Although the size and shape of the aperture can be changed, the aperture cannot be adjusted from the designed size, and therefore the projected field size is not adjustable. In addition, because of the aperture’s proximity to the radiation source (focal spot), a large area of unsharpness surrounds the radiographic image (Figure 5-4). Although aperture diaphragms are still used in some applications, their use is not as widespread as other types of beam-restricting devices.
Cones and Cylinders
Cones and cylinders are shaped differently (Figure 5-5), but they have many of the same attributes. A cone or cylinder is essentially an aperture diaphragm that has an extended flange attached to it. The flange can vary in length and can be shaped as either a cone or a cylinder. The flange can also be made to telescope, increasing its total length (Figure 5-6). Similar to aperture diaphragms, cones and cylinders are easy to use. They slide onto the tube, directly below the window. Cones and cylinders limit unsharpness surrounding the radiographic image more than aperture diaphragms do, with cylinders accomplishing this task slightly better than cones (Figure 5-7). However, they are limited in terms of available sizes, and they are not interchangeable among tube housings. Cones have a particular disadvantage compared with cylinders.

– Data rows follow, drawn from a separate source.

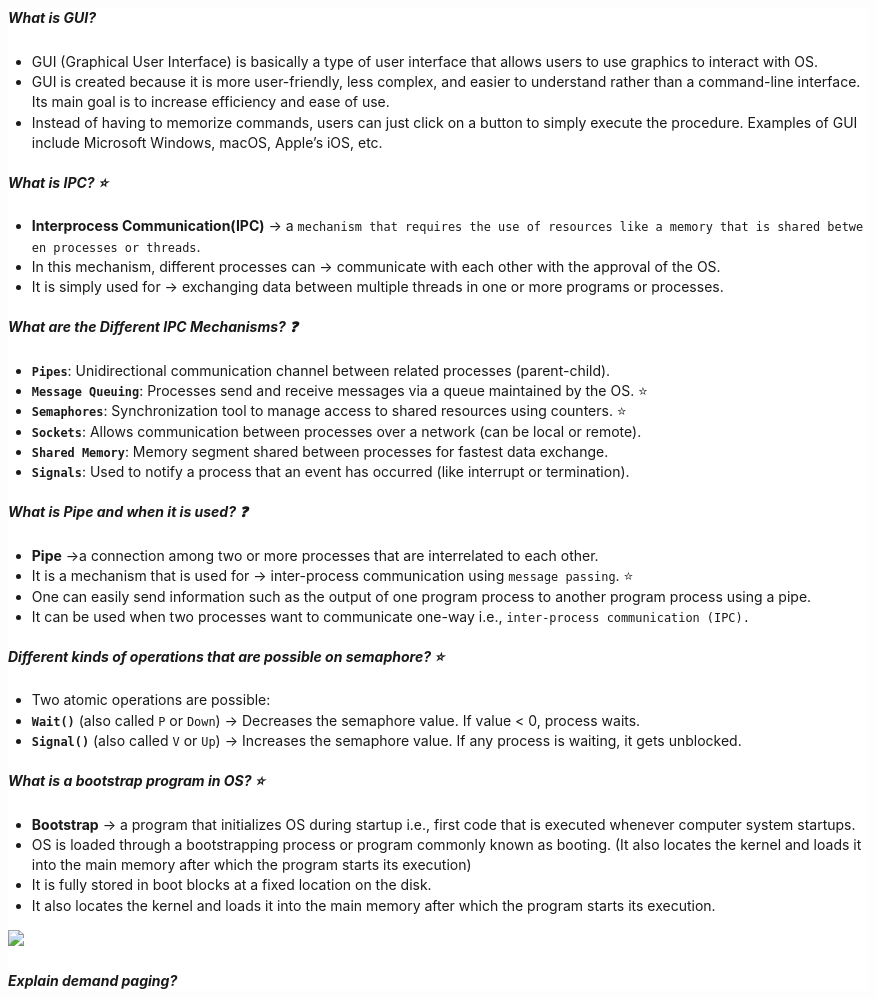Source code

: #####  **What is GUI?**
- GUI (Graphical User Interface) is basically a type of user interface that allows users to use graphics to interact with OS. 
- GUI is created because it is more user-friendly, less complex, and easier to understand rather than a command-line interface. Its main goal is to increase efficiency and ease of use. 
- Instead of having to memorize commands, users can just click on a button to simply execute the procedure. Examples of GUI include Microsoft Windows, macOS, Apple’s iOS, etc.

##### **What is IPC?** ⭐ 
- **Interprocess Communication(IPC)**  -> a `mechanism that requires the use of resources like a memory that is shared between processes or threads`. 
-  In this mechanism, different processes can -> communicate with each other with the approval of the OS.
- It is simply used for -> exchanging data between multiple threads in one or more programs or processes.

##### **What are the Different IPC Mechanisms? ❓**
- **`Pipes`**:   Unidirectional communication channel between related processes (parent-child). 
- **`Message Queuing`**:  Processes send and receive messages via a queue maintained by the OS. ⭐
- **`Semaphores`**:   Synchronization tool to manage access to shared resources using counters. ⭐
- **`Sockets`**:  Allows communication between processes over a network (can be local or remote).
- **`Shared Memory`**:  Memory segment shared between processes for fastest data exchange.
- **`Signals`**:  Used to notify a process that an event has occurred (like interrupt or termination).

##### **What is Pipe and when it is used? ❓**
- **Pipe** ->a connection among two or more processes that are interrelated to each other.
- It is a mechanism that is used for -> inter-process communication using `message passing`.  ⭐
- One can easily send information such as the output of one program process to another program process using a pipe.
- It can be used when two processes want to communicate one-way i.e., `inter-process communication (IPC).`

##### **Different kinds of operations that are possible on semaphore?** ⭐
- Two atomic operations are possible:
- **`Wait()`** (also called `P` or `Down`) → Decreases the semaphore value. If value < 0, process waits.
- **`Signal()`** (also called `V` or `Up`) → Increases the semaphore value. If any process is waiting, it gets unblocked.

##### **What is a bootstrap program in OS?** ⭐
- **Bootstrap** ->  a program that initializes OS during startup i.e., first code that is executed whenever computer system startups. 
- OS is loaded through a bootstrapping process or program commonly known as booting. (It also locates the kernel and loads it into the main memory after which the program starts its execution)
- It is fully stored in boot blocks at a fixed location on the disk. 
- It also locates the kernel and loads it into the main memory after which the program starts its execution.

![](https://s3.ap-south-1.amazonaws.com/myinterviewtrainer-domestic/public_assets/assets/000/000/140/original/boostrap_program_in_os.png?1615546151)
##### **Explain demand paging?**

If the angle of the flange of the cone is greater than the angle of divergence of the primary beam, the base plate or aperture diaphragm of the cone is the only metal actually restricting the primary beam. Therefore, cylinders generally are more useful than cones. Cones and cylinders are almost always made to produce a circular projected field, and they can be used to advantage for particular radiographic procedures (Figure 5-8).
Collimators
A collimator has two or three sets of lead shutters (Figure 5-9). Located immediately below the tube window, the entrance shutters limit the x-ray beam much as the aperture diaphragm would. One or more sets of adjustable lead shutters are located 3 to 7 inches (8 to 18 cm) below the tube. These shutters consist of longitudinal and lateral leaves or blades, each with its own control. This design makes the collimator adjustable in terms of its ability to produce projected fields of varying sizes. The field shape produced by a collimator is always rectangular or square, unless an aperture diaphragm, cone, or cylinder is slid in below the collimator. Collimators are equipped with a white light source and a mirror to project a light field onto the patient. This light is intended to indicate accurately where the primary x-ray beam will be projected during exposure. In case of failure of this light, an x-ray field measurement guide (Figure 5-10) is present on the front of the collimator. This guide indicates the projected field size based on the adjusted size of the collimator opening at particular source-to-image receptor distances (SIDs). This guide helps ensure that the radiographer does not open the collimator to produce a field that is larger than the IR. Another problem that may occur is the lack of accuracy of the light field. The mirror that reflects the light down toward the patient or the light bulb itself could be slightly out of position, projecting a light field that inaccurately indicates where the primary beam will be projected. There is a means of testing the accuracy of this light field and the location of the center of projected beam (Box 5-1).